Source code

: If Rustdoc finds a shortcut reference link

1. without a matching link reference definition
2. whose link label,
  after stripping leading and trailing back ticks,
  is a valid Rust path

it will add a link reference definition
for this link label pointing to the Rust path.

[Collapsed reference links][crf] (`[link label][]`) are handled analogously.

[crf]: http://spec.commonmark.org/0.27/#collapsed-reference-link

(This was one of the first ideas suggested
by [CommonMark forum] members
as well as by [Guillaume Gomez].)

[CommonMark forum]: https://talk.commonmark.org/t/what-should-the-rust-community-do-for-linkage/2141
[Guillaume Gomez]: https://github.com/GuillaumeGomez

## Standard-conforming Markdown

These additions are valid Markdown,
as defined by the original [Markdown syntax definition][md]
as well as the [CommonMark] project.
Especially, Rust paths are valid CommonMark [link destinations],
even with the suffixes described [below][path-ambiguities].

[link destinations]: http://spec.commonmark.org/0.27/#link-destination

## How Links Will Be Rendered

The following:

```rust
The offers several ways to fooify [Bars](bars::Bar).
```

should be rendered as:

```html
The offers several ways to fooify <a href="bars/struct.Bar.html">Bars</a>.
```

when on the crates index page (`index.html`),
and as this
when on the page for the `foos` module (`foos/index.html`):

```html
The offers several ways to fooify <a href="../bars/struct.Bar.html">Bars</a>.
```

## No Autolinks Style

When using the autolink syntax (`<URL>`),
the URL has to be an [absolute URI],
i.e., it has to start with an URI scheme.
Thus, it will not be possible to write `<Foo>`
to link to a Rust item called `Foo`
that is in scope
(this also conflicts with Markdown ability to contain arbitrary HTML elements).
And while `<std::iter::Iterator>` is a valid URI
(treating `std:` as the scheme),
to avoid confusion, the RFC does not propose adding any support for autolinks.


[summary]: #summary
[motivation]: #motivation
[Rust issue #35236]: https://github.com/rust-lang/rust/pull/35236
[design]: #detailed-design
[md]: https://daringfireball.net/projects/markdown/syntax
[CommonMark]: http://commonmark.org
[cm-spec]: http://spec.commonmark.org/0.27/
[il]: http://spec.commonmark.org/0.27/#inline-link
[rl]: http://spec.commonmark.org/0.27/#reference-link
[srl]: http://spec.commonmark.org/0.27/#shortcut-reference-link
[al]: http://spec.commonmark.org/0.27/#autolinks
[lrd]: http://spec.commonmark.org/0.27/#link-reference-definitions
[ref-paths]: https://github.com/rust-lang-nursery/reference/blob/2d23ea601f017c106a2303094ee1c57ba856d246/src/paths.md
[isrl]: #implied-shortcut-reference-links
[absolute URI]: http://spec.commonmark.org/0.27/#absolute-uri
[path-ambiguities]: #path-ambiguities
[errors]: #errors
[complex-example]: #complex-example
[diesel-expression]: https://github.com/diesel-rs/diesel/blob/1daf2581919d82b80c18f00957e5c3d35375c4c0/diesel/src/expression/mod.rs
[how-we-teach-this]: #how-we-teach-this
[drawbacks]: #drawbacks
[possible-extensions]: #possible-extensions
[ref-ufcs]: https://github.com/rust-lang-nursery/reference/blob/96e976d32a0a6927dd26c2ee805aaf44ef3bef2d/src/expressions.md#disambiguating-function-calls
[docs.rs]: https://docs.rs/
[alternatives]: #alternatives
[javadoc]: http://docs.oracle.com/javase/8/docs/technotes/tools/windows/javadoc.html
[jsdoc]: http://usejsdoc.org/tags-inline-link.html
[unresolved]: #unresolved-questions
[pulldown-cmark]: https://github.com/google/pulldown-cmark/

> WORK TO BE COMPLETED: The material above needs to be reproduced exactly as written.

> ANSWER TO THIS PROBLEM:
Source code

: If Rustdoc finds a shortcut reference link

1. without a matching link reference definition
2. whose link label,
  after stripping leading and trailing back ticks,
  is a valid Rust path

it will add a link reference definition
for this link label pointing to the Rust path.

[Collapsed reference links][crf] (`[link label][]`) are handled analogously.

[crf]: http://spec.commonmark.org/0.27/#collapsed-reference-link

(This was one of the first ideas suggested
by [CommonMark forum] members
as well as by [Guillaume Gomez].)

[CommonMark forum]: https://talk.commonmark.org/t/what-should-the-rust-community-do-for-linkage/2141
[Guillaume Gomez]: https://github.com/GuillaumeGomez

## Standard-conforming Markdown

These additions are valid Markdown,
as defined by the original [Markdown syntax definition][md]
as well as the [CommonMark] project.
Especially, Rust paths are valid CommonMark [link destinations],
even with the suffixes described [below][path-ambiguities].

[link destinations]: http://spec.commonmark.org/0.27/#link-destination

## How Links Will Be Rendered

The following:

```rust
The offers several ways to fooify [Bars](bars::Bar).
```

should be rendered as:

```html
The offers several ways to fooify <a href="bars/struct.Bar.html">Bars</a>.
```

when on the crates index page (`index.html`),
and as this
when on the page for the `foos` module (`foos/index.html`):

```html
The offers several ways to fooify <a href="../bars/struct.Bar.html">Bars</a>.
```

## No Autolinks Style

When using the autolink syntax (`<URL>`),
the URL has to be an [absolute URI],
i.e., it has to start with an URI scheme.
Thus, it will not be possible to write `<Foo>`
to link to a Rust item called `Foo`
that is in scope
(this also conflicts with Markdown ability to contain arbitrary HTML elements).
And while `<std::iter::Iterator>` is a valid URI
(treating `std:` as the scheme),
to avoid confusion, the RFC does not propose adding any support for autolinks.


[summary]: #summary
[motivation]: #motivation
[Rust issue #35236]: https://github.com/rust-lang/rust/pull/35236
[design]: #detailed-design
[md]: https://daringfireball.net/projects/markdown/syntax
[CommonMark]: http://commonmark.org
[cm-spec]: http://spec.commonmark.org/0.27/
[il]: http://spec.commonmark.org/0.27/#inline-link
[rl]: http://spec.commonmark.org/0.27/#reference-link
[srl]: http://spec.commonmark.org/0.27/#shortcut-reference-link
[al]: http://spec.commonmark.org/0.27/#autolinks
[lrd]: http://spec.commonmark.org/0.27/#link-reference-definitions
[ref-paths]: https://github.com/rust-lang-nursery/reference/blob/2d23ea601f017c106a2303094ee1c57ba856d246/src/paths.md
[isrl]: #implied-shortcut-reference-links
[absolute URI]: http://spec.commonmark.org/0.27/#absolute-uri
[path-ambiguities]: #path-ambiguities
[errors]: #errors
[complex-example]: #complex-example
[diesel-expression]: https://github.com/diesel-rs/diesel/blob/1daf2581919d82b80c18f00957e5c3d35375c4c0/diesel/src/expression/mod.rs
[how-we-teach-this]: #how-we-teach-this
[drawbacks]: #drawbacks
[possible-extensions]: #possible-extensions
[ref-ufcs]: https://github.com/rust-lang-nursery/reference/blob/96e976d32a0a6927dd26c2ee805aaf44ef3bef2d/src/expressions.md#disambiguating-function-calls
[docs.rs]: https://docs.rs/
[alternatives]: #alternatives
[javadoc]: http://docs.oracle.com/javase/8/docs/technotes/tools/windows/javadoc.html
[jsdoc]: http://usejsdoc.org/tags-inline-link.html
[unresolved]: #unresolved-questions
[pulldown-cmark]: https://github.com/google/pulldown-cmark/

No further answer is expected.